Instruction:
Can you update the records below by replacing every "Fast LIFe" with "Fast Life" and leaving all other text unchanged?
------ Data records ------
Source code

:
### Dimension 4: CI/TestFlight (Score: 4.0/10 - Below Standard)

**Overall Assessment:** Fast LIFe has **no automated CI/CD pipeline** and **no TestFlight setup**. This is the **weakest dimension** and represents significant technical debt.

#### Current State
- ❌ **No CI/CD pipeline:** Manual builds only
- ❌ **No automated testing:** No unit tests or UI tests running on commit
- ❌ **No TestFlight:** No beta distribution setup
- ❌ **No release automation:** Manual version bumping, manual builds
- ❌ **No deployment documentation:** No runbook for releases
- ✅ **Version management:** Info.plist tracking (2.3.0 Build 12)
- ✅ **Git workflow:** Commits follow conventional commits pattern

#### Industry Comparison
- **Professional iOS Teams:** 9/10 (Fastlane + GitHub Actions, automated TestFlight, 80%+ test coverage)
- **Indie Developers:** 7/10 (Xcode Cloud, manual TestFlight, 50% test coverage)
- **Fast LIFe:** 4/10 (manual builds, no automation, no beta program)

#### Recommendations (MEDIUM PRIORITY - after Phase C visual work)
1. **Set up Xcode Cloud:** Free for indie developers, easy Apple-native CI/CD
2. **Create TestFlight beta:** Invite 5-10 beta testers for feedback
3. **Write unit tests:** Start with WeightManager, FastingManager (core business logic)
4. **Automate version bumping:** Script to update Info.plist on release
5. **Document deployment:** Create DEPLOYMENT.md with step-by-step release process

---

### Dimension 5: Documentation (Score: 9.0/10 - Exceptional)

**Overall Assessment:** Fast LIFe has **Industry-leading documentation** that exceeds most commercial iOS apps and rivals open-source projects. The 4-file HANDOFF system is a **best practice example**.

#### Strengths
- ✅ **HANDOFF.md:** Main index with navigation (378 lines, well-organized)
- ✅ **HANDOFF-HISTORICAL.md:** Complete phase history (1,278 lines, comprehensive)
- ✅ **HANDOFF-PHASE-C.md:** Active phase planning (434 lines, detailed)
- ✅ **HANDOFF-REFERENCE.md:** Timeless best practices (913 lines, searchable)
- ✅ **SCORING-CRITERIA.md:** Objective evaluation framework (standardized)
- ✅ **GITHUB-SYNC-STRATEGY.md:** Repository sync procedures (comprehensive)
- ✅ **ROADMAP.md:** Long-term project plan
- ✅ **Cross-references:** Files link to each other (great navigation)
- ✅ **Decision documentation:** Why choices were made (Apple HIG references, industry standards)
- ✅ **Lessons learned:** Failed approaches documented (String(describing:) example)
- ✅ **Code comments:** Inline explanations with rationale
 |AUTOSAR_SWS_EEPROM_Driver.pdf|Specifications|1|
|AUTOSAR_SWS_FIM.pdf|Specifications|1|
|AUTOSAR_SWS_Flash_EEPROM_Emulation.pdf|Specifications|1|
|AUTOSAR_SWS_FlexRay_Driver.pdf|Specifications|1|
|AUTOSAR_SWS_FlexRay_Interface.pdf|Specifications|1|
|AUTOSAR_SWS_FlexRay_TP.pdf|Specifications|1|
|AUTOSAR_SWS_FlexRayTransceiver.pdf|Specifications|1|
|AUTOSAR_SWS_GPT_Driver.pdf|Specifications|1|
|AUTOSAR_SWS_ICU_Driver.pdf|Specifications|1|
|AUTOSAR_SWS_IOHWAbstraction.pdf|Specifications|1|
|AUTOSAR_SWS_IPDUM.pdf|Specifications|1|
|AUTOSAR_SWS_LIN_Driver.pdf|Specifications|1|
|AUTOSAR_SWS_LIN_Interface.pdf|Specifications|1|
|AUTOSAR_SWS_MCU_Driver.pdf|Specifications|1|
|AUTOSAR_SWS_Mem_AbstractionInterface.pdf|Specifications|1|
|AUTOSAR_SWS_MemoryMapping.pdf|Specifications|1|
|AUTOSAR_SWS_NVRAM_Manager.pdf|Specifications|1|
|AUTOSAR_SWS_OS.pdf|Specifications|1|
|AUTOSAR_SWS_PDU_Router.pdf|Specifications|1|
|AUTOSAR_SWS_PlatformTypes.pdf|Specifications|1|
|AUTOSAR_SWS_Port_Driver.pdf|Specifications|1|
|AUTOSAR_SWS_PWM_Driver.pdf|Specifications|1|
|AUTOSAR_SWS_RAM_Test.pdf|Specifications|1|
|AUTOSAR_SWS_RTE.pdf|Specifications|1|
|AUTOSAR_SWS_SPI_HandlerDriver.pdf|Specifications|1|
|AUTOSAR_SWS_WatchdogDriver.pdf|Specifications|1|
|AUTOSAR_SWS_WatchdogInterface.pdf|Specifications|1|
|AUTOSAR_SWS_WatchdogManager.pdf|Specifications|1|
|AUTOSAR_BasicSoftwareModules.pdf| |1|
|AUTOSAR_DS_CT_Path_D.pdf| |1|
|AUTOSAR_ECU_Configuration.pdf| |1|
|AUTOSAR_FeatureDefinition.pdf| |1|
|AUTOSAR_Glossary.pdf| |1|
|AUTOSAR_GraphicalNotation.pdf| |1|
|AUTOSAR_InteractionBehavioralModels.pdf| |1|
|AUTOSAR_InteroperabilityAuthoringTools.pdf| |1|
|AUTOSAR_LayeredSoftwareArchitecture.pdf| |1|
------
Completed task:
Source code

:
### Dimension 4: CI/TestFlight (Score: 4.0/10 - Below Standard)

**Overall Assessment:** Fast Life has **no automated CI/CD pipeline** and **no TestFlight setup**. This is the **weakest dimension** and represents significant technical debt.

#### Current State
- ❌ **No CI/CD pipeline:** Manual builds only
- ❌ **No automated testing:** No unit tests or UI tests running on commit
- ❌ **No TestFlight:** No beta distribution setup
- ❌ **No release automation:** Manual version bumping, manual builds
- ❌ **No deployment documentation:** No runbook for releases
- ✅ **Version management:** Info.plist tracking (2.3.0 Build 12)
- ✅ **Git workflow:** Commits follow conventional commits pattern

#### Industry Comparison
- **Professional iOS Teams:** 9/10 (Fastlane + GitHub Actions, automated TestFlight, 80%+ test coverage)
- **Indie Developers:** 7/10 (Xcode Cloud, manual TestFlight, 50% test coverage)
- **Fast Life:** 4/10 (manual builds, no automation, no beta program)

#### Recommendations (MEDIUM PRIORITY - after Phase C visual work)
1. **Set up Xcode Cloud:** Free for indie developers, easy Apple-native CI/CD
2. **Create TestFlight beta:** Invite 5-10 beta testers for feedback
3. **Write unit tests:** Start with WeightManager, FastingManager (core business logic)
4. **Automate version bumping:** Script to update Info.plist on release
5. **Document deployment:** Create DEPLOYMENT.md with step-by-step release process

---

### Dimension 5: Documentation (Score: 9.0/10 - Exceptional)

**Overall Assessment:** Fast Life has **Industry-leading documentation** that exceeds most commercial iOS apps and rivals open-source projects. The 4-file HANDOFF system is a **best practice example**.

#### Strengths
- ✅ **HANDOFF.md:** Main index with navigation (378 lines, well-organized)
- ✅ **HANDOFF-HISTORICAL.md:** Complete phase history (1,278 lines, comprehensive)
- ✅ **HANDOFF-PHASE-C.md:** Active phase planning (434 lines, detailed)
- ✅ **HANDOFF-REFERENCE.md:** Timeless best practices (913 lines, searchable)
- ✅ **SCORING-CRITERIA.md:** Objective evaluation framework (standardized)
- ✅ **GITHUB-SYNC-STRATEGY.md:** Repository sync procedures (comprehensive)
- ✅ **ROADMAP.md:** Long-term project plan
- ✅ **Cross-references:** Files link to each other (great navigation)
- ✅ **Decision documentation:** Why choices were made (Apple HIG references, industry standards)
- ✅ **Lessons learned:** Failed approaches documented (String(describing:) example)
- ✅ **Code comments:** Inline explanations with rationale
 |AUTOSAR_SWS_EEPROM_Driver.pdf|Specifications|1|
|AUTOSAR_SWS_FIM.pdf|Specifications|1|
|AUTOSAR_SWS_Flash_EEPROM_Emulation.pdf|Specifications|1|
|AUTOSAR_SWS_FlexRay_Driver.pdf|Specifications|1|
|AUTOSAR_SWS_FlexRay_Interface.pdf|Specifications|1|
|AUTOSAR_SWS_FlexRay_TP.pdf|Specifications|1|
|AUTOSAR_SWS_FlexRayTransceiver.pdf|Specifications|1|
|AUTOSAR_SWS_GPT_Driver.pdf|Specifications|1|
|AUTOSAR_SWS_ICU_Driver.pdf|Specifications|1|
|AUTOSAR_SWS_IOHWAbstraction.pdf|Specifications|1|
|AUTOSAR_SWS_IPDUM.pdf|Specifications|1|
|AUTOSAR_SWS_LIN_Driver.pdf|Specifications|1|
|AUTOSAR_SWS_LIN_Interface.pdf|Specifications|1|
|AUTOSAR_SWS_MCU_Driver.pdf|Specifications|1|
|AUTOSAR_SWS_Mem_AbstractionInterface.pdf|Specifications|1|
|AUTOSAR_SWS_MemoryMapping.pdf|Specifications|1|
|AUTOSAR_SWS_NVRAM_Manager.pdf|Specifications|1|
|AUTOSAR_SWS_OS.pdf|Specifications|1|
|AUTOSAR_SWS_PDU_Router.pdf|Specifications|1|
|AUTOSAR_SWS_PlatformTypes.pdf|Specifications|1|
|AUTOSAR_SWS_Port_Driver.pdf|Specifications|1|
|AUTOSAR_SWS_PWM_Driver.pdf|Specifications|1|
|AUTOSAR_SWS_RAM_Test.pdf|Specifications|1|
|AUTOSAR_SWS_RTE.pdf|Specifications|1|
|AUTOSAR_SWS_SPI_HandlerDriver.pdf|Specifications|1|
|AUTOSAR_SWS_WatchdogDriver.pdf|Specifications|1|
|AUTOSAR_SWS_WatchdogInterface.pdf|Specifications|1|
|AUTOSAR_SWS_WatchdogManager.pdf|Specifications|1|
|AUTOSAR_BasicSoftwareModules.pdf| |1|
|AUTOSAR_DS_CT_Path_D.pdf| |1|
|AUTOSAR_ECU_Configuration.pdf| |1|
|AUTOSAR_FeatureDefinition.pdf| |1|
|AUTOSAR_Glossary.pdf| |1|
|AUTOSAR_GraphicalNotation.pdf| |1|
|AUTOSAR_InteractionBehavioralModels.pdf| |1|
|AUTOSAR_InteroperabilityAuthoringTools.pdf| |1|
|AUTOSAR_LayeredSoftwareArchitecture.pdf| |1|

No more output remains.